Brief: Write each entry out once more, please, precisely as shown.

Source information:
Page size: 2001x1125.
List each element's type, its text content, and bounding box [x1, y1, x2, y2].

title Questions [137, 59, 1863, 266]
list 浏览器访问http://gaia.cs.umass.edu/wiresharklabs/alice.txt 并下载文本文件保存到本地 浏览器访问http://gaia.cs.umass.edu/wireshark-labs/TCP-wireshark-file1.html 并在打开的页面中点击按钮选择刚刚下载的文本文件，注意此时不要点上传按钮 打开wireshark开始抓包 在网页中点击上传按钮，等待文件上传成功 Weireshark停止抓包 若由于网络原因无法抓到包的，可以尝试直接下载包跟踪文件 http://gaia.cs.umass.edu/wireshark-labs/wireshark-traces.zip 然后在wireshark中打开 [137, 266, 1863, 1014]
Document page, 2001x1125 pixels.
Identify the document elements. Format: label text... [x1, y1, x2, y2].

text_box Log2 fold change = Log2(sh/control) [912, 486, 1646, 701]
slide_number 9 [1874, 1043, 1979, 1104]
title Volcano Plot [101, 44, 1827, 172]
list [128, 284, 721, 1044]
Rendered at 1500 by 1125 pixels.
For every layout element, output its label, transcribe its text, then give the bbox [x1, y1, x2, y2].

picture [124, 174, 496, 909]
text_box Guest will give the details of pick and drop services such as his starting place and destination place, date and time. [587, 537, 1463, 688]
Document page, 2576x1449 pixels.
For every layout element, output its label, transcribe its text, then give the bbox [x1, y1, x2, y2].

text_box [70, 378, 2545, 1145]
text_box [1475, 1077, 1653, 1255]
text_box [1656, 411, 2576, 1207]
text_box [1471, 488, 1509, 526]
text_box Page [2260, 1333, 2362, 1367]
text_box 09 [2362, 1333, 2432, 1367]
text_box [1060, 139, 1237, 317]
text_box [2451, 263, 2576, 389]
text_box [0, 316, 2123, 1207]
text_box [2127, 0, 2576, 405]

Solution for this problem:
Page size: 2001x1125.
List each element's type, its text content, and bounding box [x1, y1, x2, y2].

title Questions [137, 59, 1863, 266]
list 浏览器访问http://gaia.cs.umass.edu/wiresharklabs/alice.txt 并下载文本文件保存到本地 浏览器访问http://gaia.cs.umass.edu/wireshark-labs/TCP-wireshark-file1.html 并在打开的页面中点击按钮选择刚刚下载的文本文件，注意此时不要点上传按钮 打开wireshark开始抓包 在网页中点击上传按钮，等待文件上传成功 Weireshark停止抓包 若由于网络原因无法抓到包的，可以尝试直接下载包跟踪文件 http://gaia.cs.umass.edu/wireshark-labs/wireshark-traces.zip 然后在wireshark中打开 [137, 266, 1863, 1014]
Document page, 2001x1125 pixels.
Identify the document elements. Format: label text... [x1, y1, x2, y2].

text_box Log2 fold change = Log2(sh/control) [912, 486, 1646, 701]
slide_number 9 [1874, 1043, 1979, 1104]
title Volcano Plot [101, 44, 1827, 172]
list [128, 284, 721, 1044]
Rendered at 1500 by 1125 pixels.
For every layout element, output its label, transcribe its text, then give the bbox [x1, y1, x2, y2].

picture [124, 174, 496, 909]
text_box Guest will give the details of pick and drop services such as his starting place and destination place, date and time. [587, 537, 1463, 688]
Document page, 2576x1449 pixels.
For every layout element, output its label, transcribe its text, then give the bbox [x1, y1, x2, y2].

text_box [70, 378, 2545, 1145]
text_box [1475, 1077, 1653, 1255]
text_box [1656, 411, 2576, 1207]
text_box [1471, 488, 1509, 526]
text_box Page [2260, 1333, 2362, 1367]
text_box 09 [2362, 1333, 2432, 1367]
text_box [1060, 139, 1237, 317]
text_box [2451, 263, 2576, 389]
text_box [0, 316, 2123, 1207]
text_box [2127, 0, 2576, 405]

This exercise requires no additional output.